If there is a recurring motif in the section of Parshat Va-Yera that we are reading this week it is hosting guests. One hot day, Avraham rushes to greet three men who approach his tent. Avraham insists that these travelers stay at his tent to wash up, rest, and eat, without knowing they are angels. He and his wife Sarah quickly rush to prepare an elaborate meal for these guests, who after resting and eating, tell Avraham and Sarah, who had been struggling to have children that Sarah will soon have a son, revealing their divine identity only after Avraham and Sarah’s instinct to accommodate them so hospitably. The travelers then set out to the city of Sodom where they run into Avraham’s nephew Lot, who is just as eager to host these travelers as Avraham was. Lot also insists that his guests wash up, rest and eat, without knowing that they were angels, and he too prepares an elaborate feast for them. These angels have not come just to rest, but to warn Lot that they will be destroying Sodom, but tell Lot to gather his family and escape. The repetition of Avraham and Lot hosting guests, both followed by good news, Avraham and Sarah learning they will have a child, Lot and his family learning they will be spared from the destruction of their entire city, emphasizes how important the text views hosting guests. Hosting guests, welcoming others into your space, is a sign of a person's righteousness, that making sure the people who pass through your home are nourished and rested is praise worthy and deserving of reward. 

I was not a guest for those several days in the Palestinian family’s home, I was an occupying force.
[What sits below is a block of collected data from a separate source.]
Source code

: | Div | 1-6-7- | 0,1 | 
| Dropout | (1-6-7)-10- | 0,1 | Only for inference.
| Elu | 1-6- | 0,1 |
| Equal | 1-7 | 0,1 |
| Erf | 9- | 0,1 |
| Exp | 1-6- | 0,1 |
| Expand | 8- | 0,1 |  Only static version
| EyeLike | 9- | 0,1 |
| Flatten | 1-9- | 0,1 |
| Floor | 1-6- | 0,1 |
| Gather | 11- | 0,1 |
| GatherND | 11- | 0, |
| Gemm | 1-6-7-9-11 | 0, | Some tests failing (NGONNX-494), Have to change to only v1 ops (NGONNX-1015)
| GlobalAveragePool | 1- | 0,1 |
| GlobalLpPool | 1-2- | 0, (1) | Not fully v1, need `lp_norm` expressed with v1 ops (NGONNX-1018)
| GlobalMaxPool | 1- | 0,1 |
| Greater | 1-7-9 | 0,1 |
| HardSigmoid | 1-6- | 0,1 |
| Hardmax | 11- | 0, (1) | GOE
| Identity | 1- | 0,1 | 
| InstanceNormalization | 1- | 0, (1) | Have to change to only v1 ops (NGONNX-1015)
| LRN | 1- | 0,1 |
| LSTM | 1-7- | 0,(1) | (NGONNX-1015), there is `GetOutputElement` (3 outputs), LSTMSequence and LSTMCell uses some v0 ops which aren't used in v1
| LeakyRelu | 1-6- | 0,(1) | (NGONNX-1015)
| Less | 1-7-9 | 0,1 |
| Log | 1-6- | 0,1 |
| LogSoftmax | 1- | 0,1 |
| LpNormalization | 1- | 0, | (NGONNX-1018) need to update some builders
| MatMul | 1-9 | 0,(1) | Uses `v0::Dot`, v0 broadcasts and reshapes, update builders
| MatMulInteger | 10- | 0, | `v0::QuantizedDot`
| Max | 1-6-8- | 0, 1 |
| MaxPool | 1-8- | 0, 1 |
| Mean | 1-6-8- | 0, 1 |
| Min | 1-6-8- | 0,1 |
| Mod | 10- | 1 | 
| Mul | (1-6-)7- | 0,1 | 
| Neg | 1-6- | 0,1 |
The host says, come into my home I insist. The soldier says, I am coming into your home, do not resist. Home is a sacred space, the location of so many of life’s joys and sorrows, memories, and life cycle events. The opening up of one’s home, an act of vulnerability and trust, is a blessing for the guest and host. The invasion of one’s home, an act of violation and aggression, is traumatic and destructive, for the occupied, as well as the occupier. 
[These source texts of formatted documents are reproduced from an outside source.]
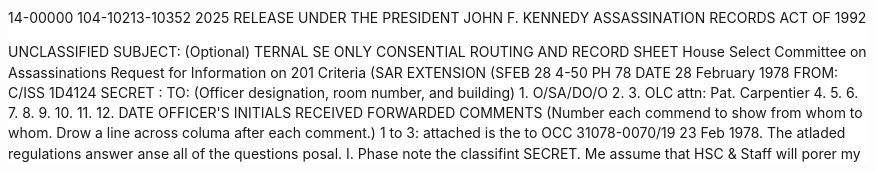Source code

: 14-00000
104-10213-10352
2025 RELEASE UNDER THE PRESIDENT JOHN F. KENNEDY ASSASSINATION RECORDS ACT OF 1992

UNCLASSIFIED
SUBJECT: (Optional)
TERNAL
SE ONLY
CONSENTIAL
ROUTING AND RECORD SHEET
House Select Committee on Assassinations Request for
Information on 201 Criteria (SAR
EXTENSION
(SFEB 28 4-50 PH 78
DATE
28 February 1978
FROM:
C/ISS
1D4124
SECRET
:
TO: (Officer designation, room number, and
building)
1.
O/SA/DO/O
2.
3. OLC
attn: Pat. Carpentier
4.
5.
6.
7.
8.
9.
10.
11.
12.
DATE
OFFICER'S
INITIALS
RECEIVED FORWARDED
COMMENTS (Number each commend to show from whom
to whom. Drow a line across columa after each comment.)
1 to 3:
attached is the
to OCC
31078-0070/19
23 Feb 1978.
The atladed
regulations answer
anse
all of the questions
posal.
I. Phase
note the classifint
SECRET.
Me assume
that HSC & Staff
will porer
my
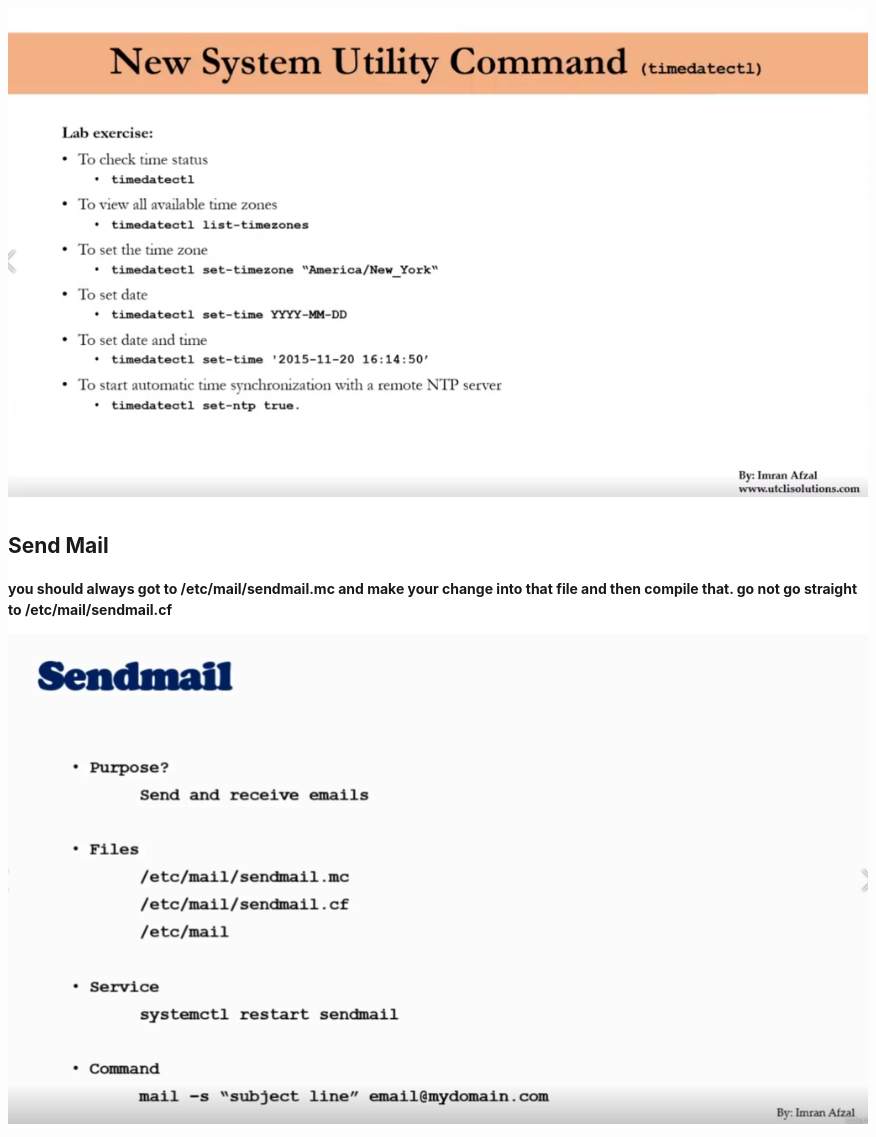 ![126](images/126.png)

## Send Mail

**you should always got to /etc/mail/sendmail.mc and make your change into that file and then compile that. go not go straight to /etc/mail/sendmail.cf**

![127](images/127.png)
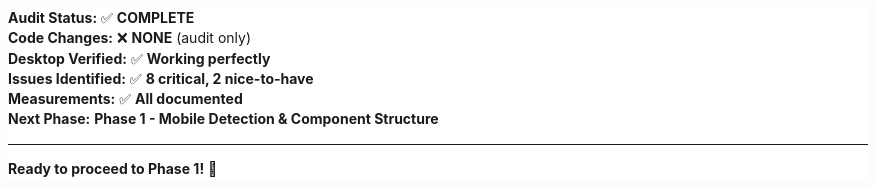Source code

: **Audit Status:** ✅ **COMPLETE**  
**Code Changes:** ❌ **NONE** (audit only)  
**Desktop Verified:** ✅ **Working perfectly**  
**Issues Identified:** ✅ **8 critical, 2 nice-to-have**  
**Measurements:** ✅ **All documented**  
**Next Phase:** **Phase 1 - Mobile Detection & Component Structure**

---

**Ready to proceed to Phase 1!** 🚀

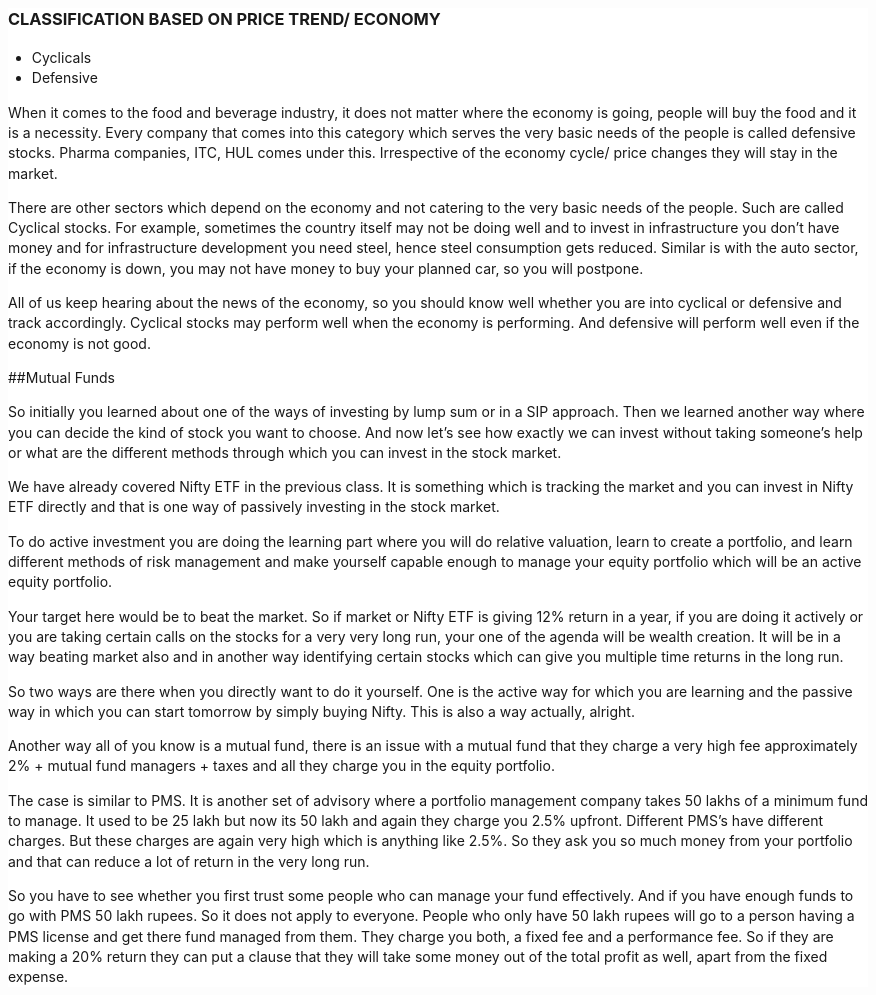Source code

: ### CLASSIFICATION BASED ON PRICE TREND/ ECONOMY

* Cyclicals
* Defensive


When it comes to the food and beverage industry, it does not matter where the economy is going, people will buy the food and it is a necessity. Every company that comes into this category which serves the very basic needs of the people is called defensive stocks. Pharma companies, ITC, HUL comes under this. Irrespective of the economy cycle/ price changes they will stay in the market.

There are other sectors which depend on the economy and not catering to the very basic needs of the people. Such are called Cyclical stocks. For example, sometimes the country itself may not be doing well and to invest in infrastructure you don’t have money and for infrastructure development you need steel, hence steel consumption gets reduced. Similar is with the auto sector, if the economy is down, you may not have money to buy your planned car, so you will postpone.

All of us keep hearing about the news of the economy, so you should know well whether you are into cyclical or defensive and track accordingly. Cyclical stocks may perform well when the economy is performing. And defensive will perform well even if the economy is not good.


##Mutual Funds

So initially you learned about one of the ways of investing by lump sum or in a SIP approach. Then we learned another way where you can decide the kind of stock you want to choose. And now let’s see how exactly we can invest without taking someone’s help or what are the different methods through which you can invest in the stock market.

We have already covered Nifty ETF in the previous class. It is something which is tracking the market and you can invest in Nifty ETF directly and that is one way of passively investing in the stock market.

To do active investment you are doing the learning part where you will do relative valuation, learn to create a portfolio, and learn different methods of risk management and make yourself capable enough to manage your equity portfolio which will be an active equity portfolio.

Your target here would be to beat the market. So if market or Nifty ETF is giving 12% return in a year, if you are doing it actively or you are taking certain calls on the stocks for a very very long run, your one of the agenda will be wealth creation. It will be in a way beating market also and in another way identifying certain stocks which can give you multiple time returns in the long run.

So two ways are there when you directly want to do it yourself. One is the active way for which you are learning and the passive way in which you can start tomorrow by simply buying Nifty. This is also a way actually, alright.

Another way all of you know is a mutual fund, there is an issue with a mutual fund that they charge a very high fee approximately 2% + mutual fund managers + taxes and all they charge you in the equity portfolio.

The case is similar to PMS. It is another set of advisory where a portfolio management company takes 50 lakhs of a minimum fund to manage. It used to be 25 lakh but now its 50 lakh and again they charge you 2.5% upfront. Different PMS’s have different charges. But these charges are again very high which is anything like 2.5%. So they ask you so much money from your portfolio and that can reduce a lot of return in the very long run.

So you have to see whether you first trust some people who can manage your fund effectively. And if you have enough funds to go with PMS 50 lakh rupees. So it does not apply to everyone. People who only have 50 lakh rupees will go to a person having a PMS license and get there fund managed from them. They charge you both, a fixed fee and a performance fee. So if they are making a 20% return they can put a clause that they will take some money out of the total profit as well, apart from the fixed expense.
A few years ago, I had the opportunity to join Breaking the Silence on a delegation to the West Bank. On this trip I met with Israeli and Palestinian activists working together to confront and challenge the Israeli army, Jewish settlers, and other mechanisms of occupation. One hot summer day, I rested and ate a meal in the home of Nasser Nawaj’ah, a Palestinain activist from the South Hebron Hills town of Susiyah. Susiyah has been demolished by the IDF many many times as it lies in a part of the West Bank where Israel prohibits nearly all Palestinian construction. This time I was in the West Bank, not as a soldier, but as someone committed to learning from Palestinians how to support their fight for freedom and dignity. I was in a Palestinian’s home, Nasser’s home, not because I forced my way in, dressed in full combat gear, but because I was invited as a partner in hearing about his life on the other side of the occupation. Earlier this year, members of Standing Together, an Israeli organization made up of Jews and Palestinians working for social change across a wide-range of issues came to Chicago and I had the chance to moderate one of the events. Something they said there stuck with me: In Israel and Palestine we need to change the us vs. them mentality to one of a bigger “us,” that includes both Israelis and Palestinians. That is what is emblematic of the host and guest relationship, the creation of a larger sense of who is included in our concept of “us,” our concept of home. I came to Israel with a narrow sense of who was included in that “us,” but years later I was back in some of the same areas I had served as a soldier with a broader sense of who is included in that “us.” The path to recognizing that a unified movement of Israelis and Palestinains working together towards a nonviolent dismantling of Israeli’s military occupation over the Palestinians required me to reckon with the active role I had played in maintaining it. As former IDF soldiers, Breaking the Silence testifiers know the costs of the small “us,” it leads to violently imposing ourselves into the daily lives of Palestinians. That is why we broke our silence, why we share our stories. To show what maintaining the unjust status quo looks like, and to propose thinking in a new way about a place that although it is an ocean away, still feels very close.